Dear Garrett and other developers,

I would like to know if there is a way to avoid copying the source code for each guild run I executed.

I need this since I am running tens of thousands of guild runs, each executing the same version of a Python module (located in the root directory) but with different command line arguments. As a result, every guild runs have a copy of all the Python files, and eventually, there are so many files under my Guild Home directory (I am on a shared system with a limit on the number of files per user).

I understand the benefit of having a copy of the source code for each run, preventing the code from being changed after the runs are staged, and keeping a definite copy. But for my situation, I would prefer to have independent Guild Homes for different versions of code, and only keep one copy of code for all the guild runs in a Guild Home.

I am wondering if there is a way to do so. One way I can imagine is to package all my Python code and install it to the virtual environment, rather than keep them in my root directory, thus guild has nothing to copy. I would like to know if this is a good idea.

Thanks.

Great questions!

I think your idea of using installed package to meet your Python requirements is a good one. Consider installing using the -e/--editable option to pip install. This installs a package to the Python env that refers to your project source code. Changes you make to your local project are reflected whenever your package is loaded from Python.

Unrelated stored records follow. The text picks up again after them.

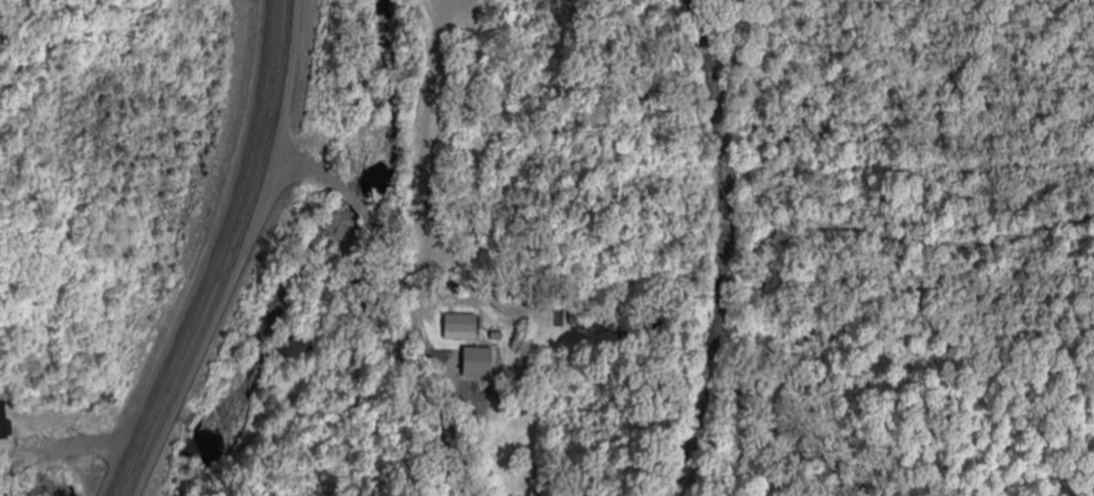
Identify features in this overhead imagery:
road: (704, 117)
road: (302, 168)
road: (357, 209)
railway: (720, 246)
road: (219, 252)
road: (427, 357)
road: (73, 448)
road: (21, 455)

Something like this, from your project dir:

pip install -e .

To disable source code copies for an operation, use the sourcecode operation attribute like this:

train:
  sourcecode: no

You can confirm that Guild doesn’t copy any source core using the --test-sourcecode option with the run command:

guild run train --test-sourcecode

You can also check a run using ls --sourcecode:

guild ls --sourcecode  # should be an empty list

All of that said, actual source code should not take up that much space (esp compared to data sets, generated models, images, etc.) You might double-check that you’re copying only what you need for an operation — again use --test-sourcecode to see what’s being copied. If there are big files in that list that you don’t need, you can exclude them this way:

train:
  sourcecode:
    - exclude: <pattern>
    - exclude: <pattern>

Hi Garrett, I have tried your suggestions and it works great! Thank you!